The economy added 559,000 jobs last month

Photo (c) thianchai sitthikongsak - Getty Images

The number is less than what most economists expected

More Americans returned to work last month, but not as many as economists expected. The Labor Department reports employers filled 559,000 jobs last month.

While it’s a solid number, the consensus estimate among economists was an increase of more than 600,000 jobs following April’s disappointing figure of 260,000 new jobs. The nation’s unemployment rate dropped to 5.8%, the lowest since the start of the pandemic.

The biggest job gains last month occurred in leisure and hospitality as bars and restaurants reopened to full capacity and Americans began to travel again. 

Employment in leisure and hospitality rose by 292,000 last month. Nearly two-thirds of the increase was in food services and drinking places, which added 186,000 jobs.

Employment also rose in amusements, gambling, and recreation establishments. Hotels added 35,000 jobs. Despite the gains, the number of jobs in the sector is down by 2.5 million from its level in February 2020, just before the start of the pandemic.

Other sectors slower to rehire

As schools and universities reopened last month, jobs increased in both public and private education. Employment rose by 53,000 in local government education, by 50,000 in state

government education, and by 41,000 in private education. Again, those numbers pale in comparison to pre-pandemic levels.

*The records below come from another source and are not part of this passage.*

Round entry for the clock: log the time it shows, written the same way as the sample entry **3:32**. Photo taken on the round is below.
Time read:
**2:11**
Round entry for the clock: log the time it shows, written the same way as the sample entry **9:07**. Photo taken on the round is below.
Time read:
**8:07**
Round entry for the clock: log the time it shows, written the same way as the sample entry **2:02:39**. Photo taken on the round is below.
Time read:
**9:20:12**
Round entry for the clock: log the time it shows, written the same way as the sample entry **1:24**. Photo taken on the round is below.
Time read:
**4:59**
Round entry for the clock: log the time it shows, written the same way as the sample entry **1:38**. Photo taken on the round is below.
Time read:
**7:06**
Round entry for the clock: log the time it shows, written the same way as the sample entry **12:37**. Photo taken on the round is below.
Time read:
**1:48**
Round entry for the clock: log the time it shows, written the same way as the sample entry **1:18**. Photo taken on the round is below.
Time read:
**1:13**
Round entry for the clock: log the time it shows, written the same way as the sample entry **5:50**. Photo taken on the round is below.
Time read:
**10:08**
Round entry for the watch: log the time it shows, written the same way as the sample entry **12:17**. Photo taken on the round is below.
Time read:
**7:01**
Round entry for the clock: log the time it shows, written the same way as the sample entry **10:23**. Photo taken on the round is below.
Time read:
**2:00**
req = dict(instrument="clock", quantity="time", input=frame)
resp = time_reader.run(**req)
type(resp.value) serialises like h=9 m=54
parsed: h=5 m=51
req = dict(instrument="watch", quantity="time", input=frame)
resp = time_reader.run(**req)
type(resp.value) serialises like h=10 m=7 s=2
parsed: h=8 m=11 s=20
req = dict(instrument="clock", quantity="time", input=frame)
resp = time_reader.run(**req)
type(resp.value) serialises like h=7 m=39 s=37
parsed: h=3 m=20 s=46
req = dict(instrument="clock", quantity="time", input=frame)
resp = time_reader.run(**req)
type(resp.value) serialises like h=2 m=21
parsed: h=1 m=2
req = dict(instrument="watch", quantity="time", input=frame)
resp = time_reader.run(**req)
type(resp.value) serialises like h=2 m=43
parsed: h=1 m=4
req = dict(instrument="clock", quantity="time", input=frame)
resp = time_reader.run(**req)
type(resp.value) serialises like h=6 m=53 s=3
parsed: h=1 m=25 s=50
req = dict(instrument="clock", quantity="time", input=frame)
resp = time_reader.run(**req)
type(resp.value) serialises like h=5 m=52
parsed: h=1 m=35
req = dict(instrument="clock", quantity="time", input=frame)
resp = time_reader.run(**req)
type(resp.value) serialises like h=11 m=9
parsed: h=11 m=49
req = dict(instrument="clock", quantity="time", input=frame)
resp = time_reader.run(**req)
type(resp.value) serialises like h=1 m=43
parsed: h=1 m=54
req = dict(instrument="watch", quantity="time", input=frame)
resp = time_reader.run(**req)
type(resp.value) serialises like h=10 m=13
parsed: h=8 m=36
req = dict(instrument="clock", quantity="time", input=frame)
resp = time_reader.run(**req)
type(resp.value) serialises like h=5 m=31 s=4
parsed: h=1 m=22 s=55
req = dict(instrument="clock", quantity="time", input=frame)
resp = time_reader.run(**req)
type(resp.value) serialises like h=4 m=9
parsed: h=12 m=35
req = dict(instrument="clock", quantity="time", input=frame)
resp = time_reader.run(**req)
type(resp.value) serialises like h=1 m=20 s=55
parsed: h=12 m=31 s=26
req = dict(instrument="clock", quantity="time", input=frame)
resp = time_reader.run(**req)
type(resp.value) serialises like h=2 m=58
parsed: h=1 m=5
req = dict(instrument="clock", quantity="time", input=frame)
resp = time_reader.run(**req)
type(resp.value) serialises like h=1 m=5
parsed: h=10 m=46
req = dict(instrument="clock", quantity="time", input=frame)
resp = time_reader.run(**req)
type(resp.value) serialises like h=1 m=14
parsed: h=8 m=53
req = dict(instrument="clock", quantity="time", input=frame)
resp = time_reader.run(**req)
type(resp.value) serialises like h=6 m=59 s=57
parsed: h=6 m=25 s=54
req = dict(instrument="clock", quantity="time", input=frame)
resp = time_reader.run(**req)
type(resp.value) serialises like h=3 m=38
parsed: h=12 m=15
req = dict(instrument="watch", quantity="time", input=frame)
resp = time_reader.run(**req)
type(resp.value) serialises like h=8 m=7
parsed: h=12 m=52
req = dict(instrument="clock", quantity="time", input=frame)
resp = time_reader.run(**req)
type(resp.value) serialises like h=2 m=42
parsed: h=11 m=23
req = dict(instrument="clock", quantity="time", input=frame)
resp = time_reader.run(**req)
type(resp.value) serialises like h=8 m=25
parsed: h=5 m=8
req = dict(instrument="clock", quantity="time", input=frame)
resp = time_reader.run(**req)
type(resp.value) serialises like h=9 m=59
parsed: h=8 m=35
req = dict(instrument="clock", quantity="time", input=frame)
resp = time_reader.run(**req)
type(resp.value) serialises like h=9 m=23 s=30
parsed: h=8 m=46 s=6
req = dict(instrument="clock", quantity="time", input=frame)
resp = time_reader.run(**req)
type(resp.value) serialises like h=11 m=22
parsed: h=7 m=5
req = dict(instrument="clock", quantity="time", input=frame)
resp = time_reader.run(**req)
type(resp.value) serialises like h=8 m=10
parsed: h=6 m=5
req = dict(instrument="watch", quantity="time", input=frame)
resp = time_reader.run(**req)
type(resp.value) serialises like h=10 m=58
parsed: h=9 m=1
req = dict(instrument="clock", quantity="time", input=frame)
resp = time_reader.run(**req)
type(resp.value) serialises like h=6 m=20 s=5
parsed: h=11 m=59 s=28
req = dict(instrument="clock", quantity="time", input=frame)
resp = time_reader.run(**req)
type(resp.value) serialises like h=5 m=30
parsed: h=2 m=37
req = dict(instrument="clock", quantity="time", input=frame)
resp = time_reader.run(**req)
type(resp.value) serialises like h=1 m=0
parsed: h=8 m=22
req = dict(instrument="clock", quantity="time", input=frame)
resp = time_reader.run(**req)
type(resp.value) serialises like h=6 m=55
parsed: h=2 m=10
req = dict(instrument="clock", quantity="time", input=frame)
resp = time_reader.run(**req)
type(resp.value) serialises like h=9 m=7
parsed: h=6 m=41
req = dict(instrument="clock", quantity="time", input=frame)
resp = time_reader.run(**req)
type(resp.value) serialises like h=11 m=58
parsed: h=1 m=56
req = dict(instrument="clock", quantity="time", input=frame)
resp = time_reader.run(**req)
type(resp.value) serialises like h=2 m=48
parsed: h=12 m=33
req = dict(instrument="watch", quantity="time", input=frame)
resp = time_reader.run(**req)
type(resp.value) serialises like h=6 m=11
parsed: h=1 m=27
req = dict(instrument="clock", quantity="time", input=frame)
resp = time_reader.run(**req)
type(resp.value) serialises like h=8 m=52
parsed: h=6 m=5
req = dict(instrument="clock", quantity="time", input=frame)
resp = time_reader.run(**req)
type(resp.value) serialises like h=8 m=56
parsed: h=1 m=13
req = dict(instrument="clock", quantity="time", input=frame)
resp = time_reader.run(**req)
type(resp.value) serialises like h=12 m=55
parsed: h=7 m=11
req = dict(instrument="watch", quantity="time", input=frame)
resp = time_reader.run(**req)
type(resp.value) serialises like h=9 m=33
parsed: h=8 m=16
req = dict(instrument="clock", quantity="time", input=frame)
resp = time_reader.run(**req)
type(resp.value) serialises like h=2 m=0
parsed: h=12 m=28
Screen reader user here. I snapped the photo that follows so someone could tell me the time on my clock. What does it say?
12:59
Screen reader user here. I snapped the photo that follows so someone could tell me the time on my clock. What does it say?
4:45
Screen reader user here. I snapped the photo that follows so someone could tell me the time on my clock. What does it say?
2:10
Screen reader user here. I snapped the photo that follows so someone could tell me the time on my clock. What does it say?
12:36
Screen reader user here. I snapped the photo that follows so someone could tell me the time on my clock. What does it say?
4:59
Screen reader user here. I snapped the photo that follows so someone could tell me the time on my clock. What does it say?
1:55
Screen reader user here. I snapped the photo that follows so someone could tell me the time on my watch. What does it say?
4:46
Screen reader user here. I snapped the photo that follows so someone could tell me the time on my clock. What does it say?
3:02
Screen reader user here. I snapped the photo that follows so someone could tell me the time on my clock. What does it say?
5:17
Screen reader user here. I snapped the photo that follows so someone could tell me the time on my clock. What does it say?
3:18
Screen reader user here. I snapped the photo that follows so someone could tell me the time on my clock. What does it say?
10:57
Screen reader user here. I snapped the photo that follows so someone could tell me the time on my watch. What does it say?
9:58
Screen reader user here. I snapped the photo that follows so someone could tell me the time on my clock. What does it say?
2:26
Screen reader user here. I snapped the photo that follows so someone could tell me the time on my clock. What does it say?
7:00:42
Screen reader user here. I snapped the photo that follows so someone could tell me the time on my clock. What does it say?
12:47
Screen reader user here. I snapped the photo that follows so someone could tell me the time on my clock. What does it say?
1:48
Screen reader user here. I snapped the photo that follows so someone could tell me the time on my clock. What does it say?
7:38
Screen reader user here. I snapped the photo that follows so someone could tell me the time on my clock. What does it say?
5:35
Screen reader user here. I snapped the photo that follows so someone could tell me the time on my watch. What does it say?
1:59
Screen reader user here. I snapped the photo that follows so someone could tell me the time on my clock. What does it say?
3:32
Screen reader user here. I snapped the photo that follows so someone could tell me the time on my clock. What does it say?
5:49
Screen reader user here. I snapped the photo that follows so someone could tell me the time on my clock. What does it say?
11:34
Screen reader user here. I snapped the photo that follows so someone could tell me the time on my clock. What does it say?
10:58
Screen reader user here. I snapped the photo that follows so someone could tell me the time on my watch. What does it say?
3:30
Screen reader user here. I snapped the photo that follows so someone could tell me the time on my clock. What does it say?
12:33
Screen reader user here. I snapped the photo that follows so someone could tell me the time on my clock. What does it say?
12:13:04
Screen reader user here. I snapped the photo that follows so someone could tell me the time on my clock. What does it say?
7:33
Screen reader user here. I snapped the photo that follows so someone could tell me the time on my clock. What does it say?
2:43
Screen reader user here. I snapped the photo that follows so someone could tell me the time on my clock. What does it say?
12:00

Health care and social assistance added 46,000 jobs in May. Employment in health care 

continued to trend up, adding 23,000 positions. Social assistance added 23,000 jobs over the month, largely in child daycare services.

Jobs in retail changed little from April to May. Clothing and clothing accessories stores added 11,000 jobs last month but food and beverage stores shed 26,000 jobs. Overall the retail sector lost 6,000 jobs.

The U.S. Chamber of Commerce has warned that the U.S. is facing a severe shortage of people willing to take jobs in the post-pandemic economy. The chamber is lobbying for federal and state policy changes that will help train more Americans for in-demand jobs, remove barriers to work, and double the number of visas available for legal immigrants.